Argentina seeks ex-navy officer in US

LAURA WIDES-MUNOZ, AP, March 6, 2008

MIAMI - A former Argentine navy lieutenant wanted for his alleged role in a 1972 massacre of 16 leftist guerrillas is now heading a medical personnel supply company that has contracts with the U.S. Defense Department.

A lawyer for Roberto Guillermo Bravo, 65, said Thursday his client denies the massacre charges and will fight extradition.

"Anything that he did while he was in the Argentinean military was done in a legal manner, and he was not involved in any execution-style killings," said attorney Neal Sonnett.

Bravo's Miami-based company, RGB Group Inc., places workers in positions in the health care and security industries. Its Web site lists numerous federal agencies as "satisfied clients,' including the Army, the Marines, the Federal Bureau of Prisons and the Department of Health and Human Services.

"The RGB Group is a company that the Defense Department does business with," Pentagon spokesman Chris Isleib said. "These are serious allegations, and we are taking a hard look at them."

Since last month, an Argentine federal judge has been seeking Bravo and two others on charges of torture, homicide, attempted homicide and illegal detentions in the so-called "Trelew Massacre."

Nineteen guerrillas were allegedly machine-gunned in their cells at a military base days after being recaptured following a prison break. Three prisoners survived the attack and reported the crime.
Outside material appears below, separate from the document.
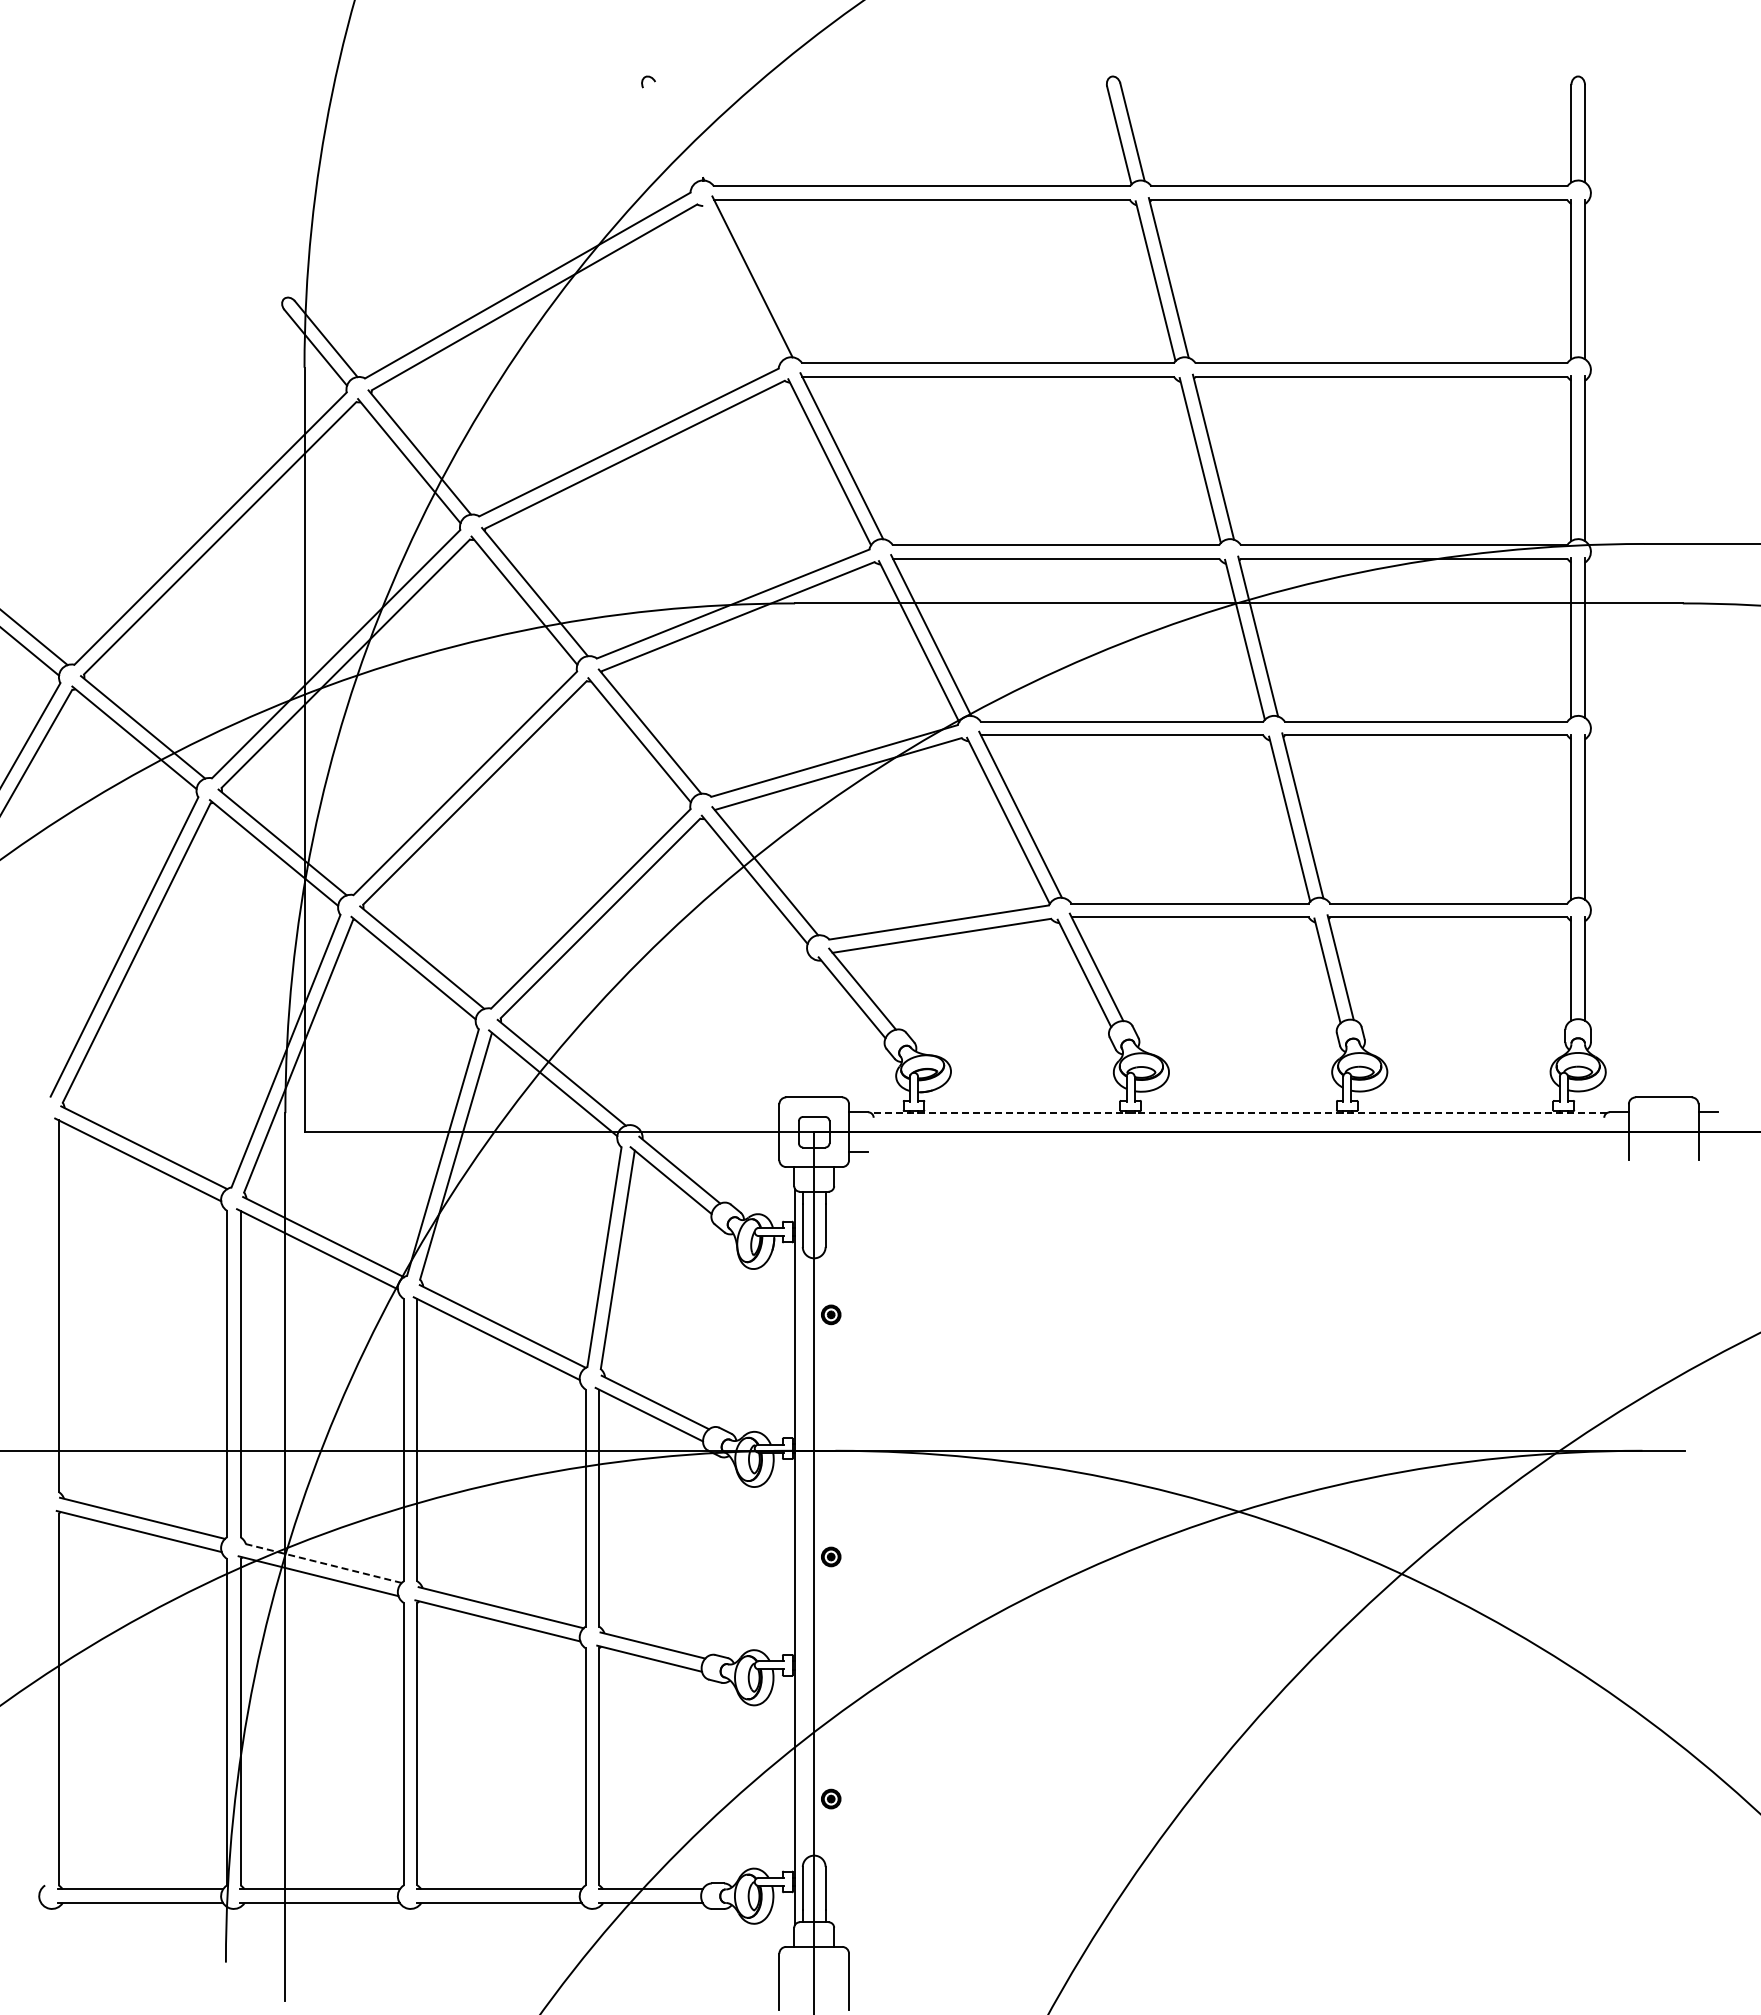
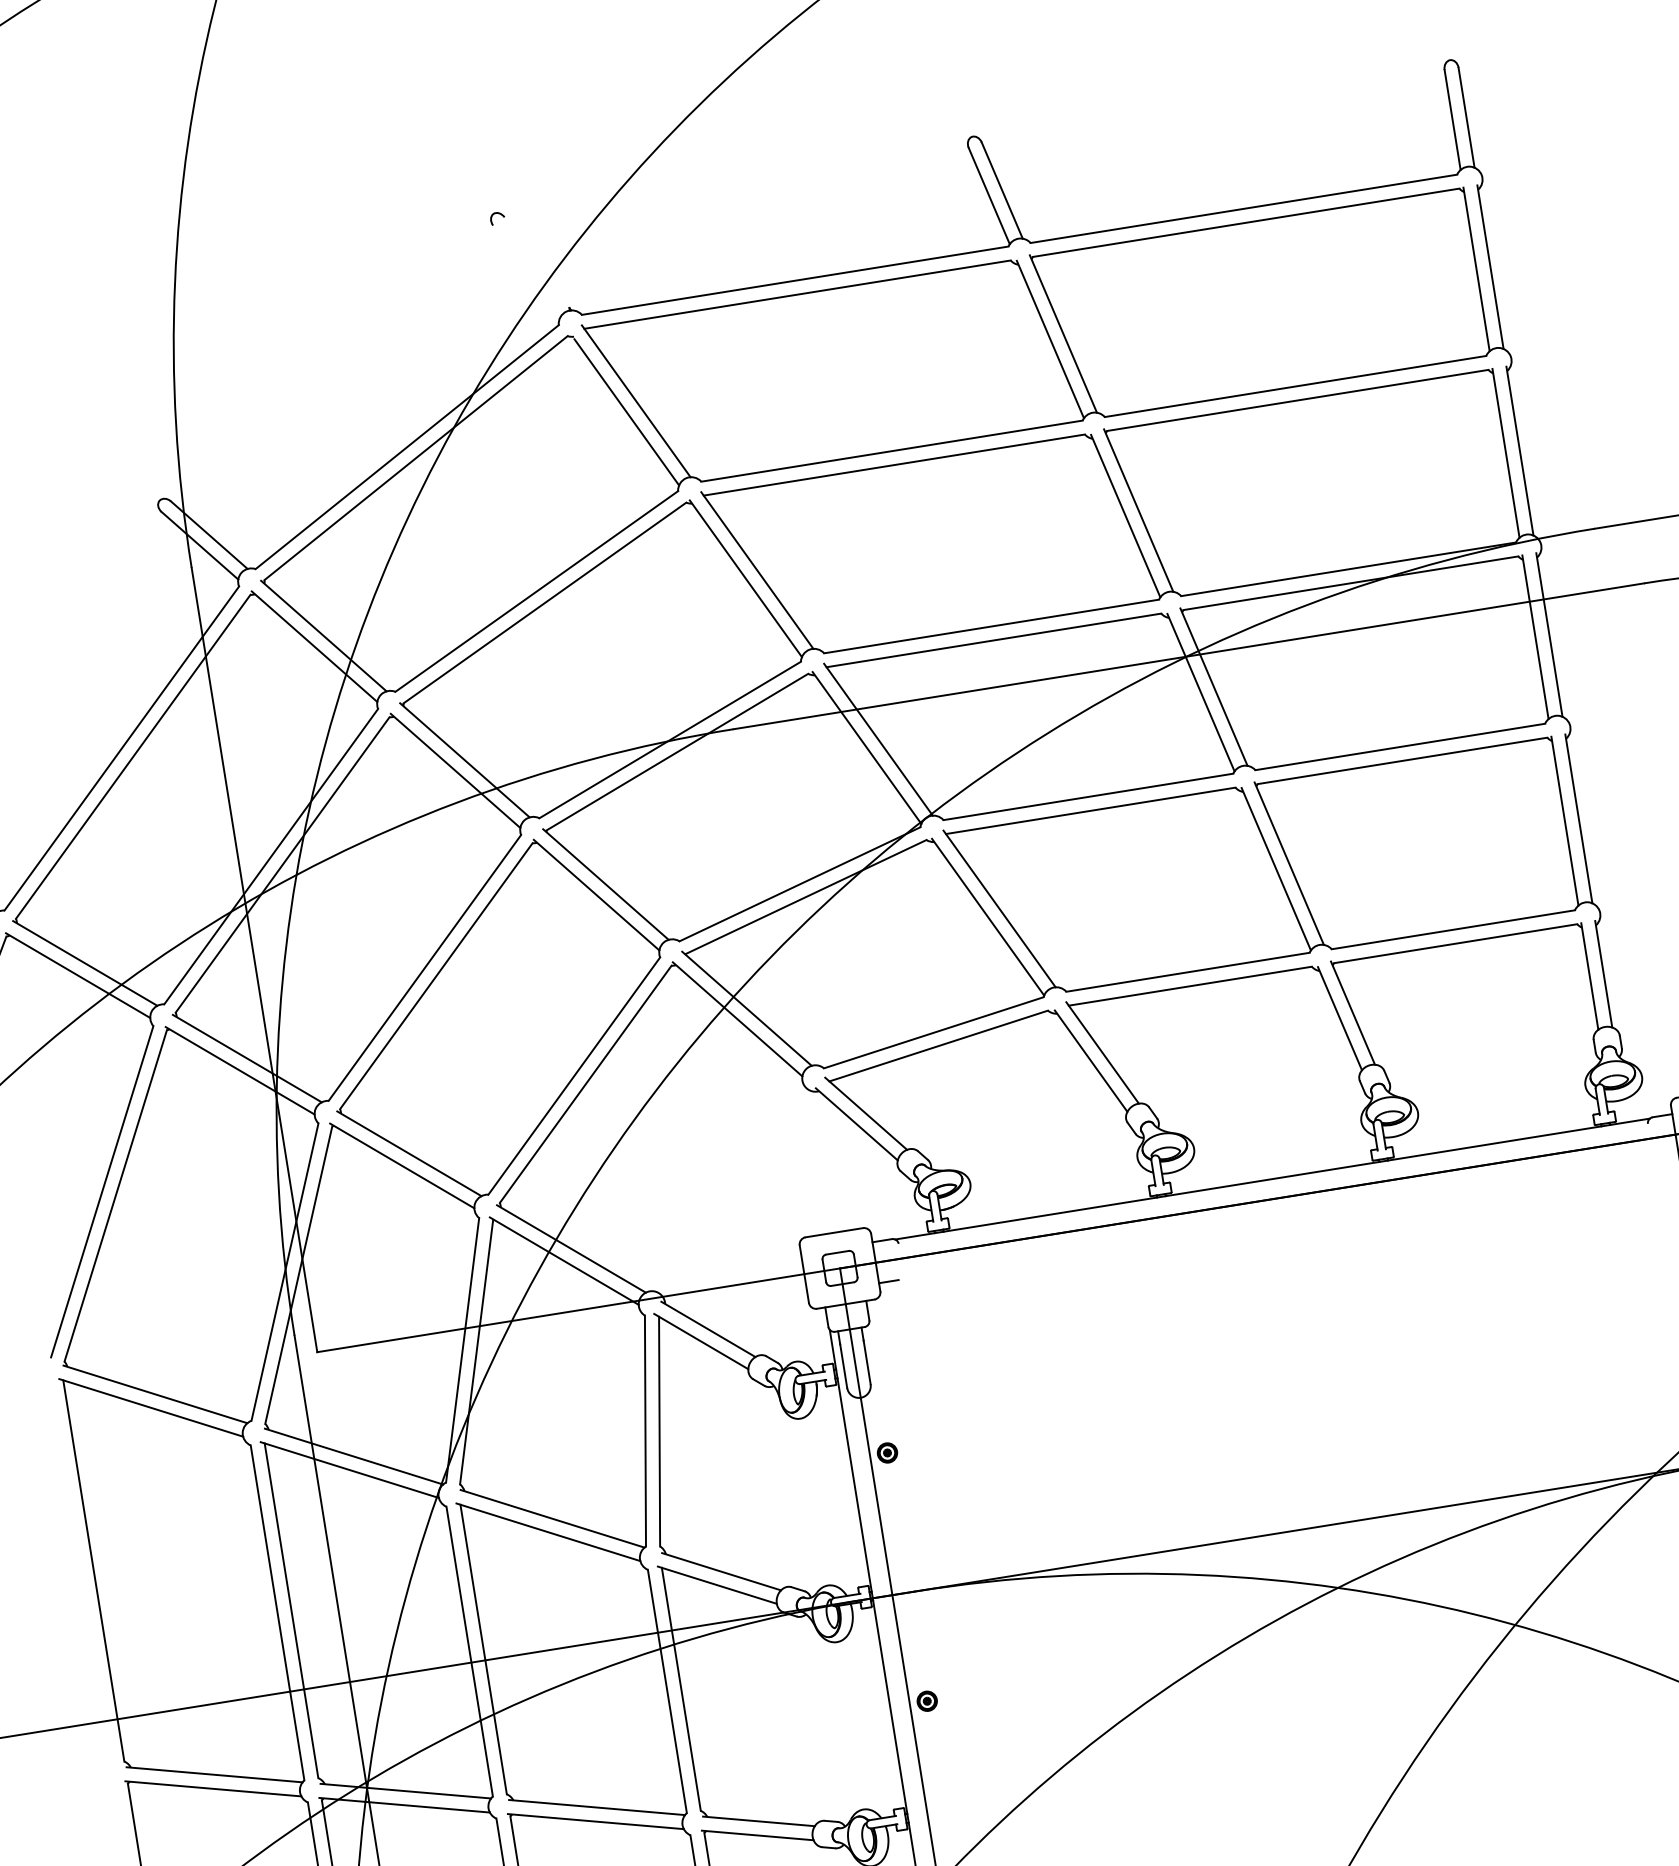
line: (741, 285) -> (626, 411), added
line: (1238, 1113) -> (1272, 1179), dashed -> solid
line: (321, 1562) -> (405, 1790), dashed -> solid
Four former Argentine naval officers suspected in the case were detained last month, including retired officer Carlos Marandino, who flew voluntarily from the United States to Argentina to surrender in the federal investigation.

Also captured recently was Luis Emilio Sosa, 73, accused of commanding the naval force that recaptured the guerrillas.

Argentina was marked in the 1970s by leftist guerrilla violence and counterattacks by military forces and death squads as a prelude to a 1976 military coup. Official records show nearly 13,000 people died or disappeared under the dictatorship. Human rights groups put the toll closer to 30,000.

Bravo came to the U.S. shortly after the incident as a military attache and later became an American citizen, Sonnett said. He said Bravo would be willing to answer questions from Argentine judicial officials if they travel to the U.S.

Associated Press Writer Oscar Serrat contributed to this report from Buenos Aires, Argentina.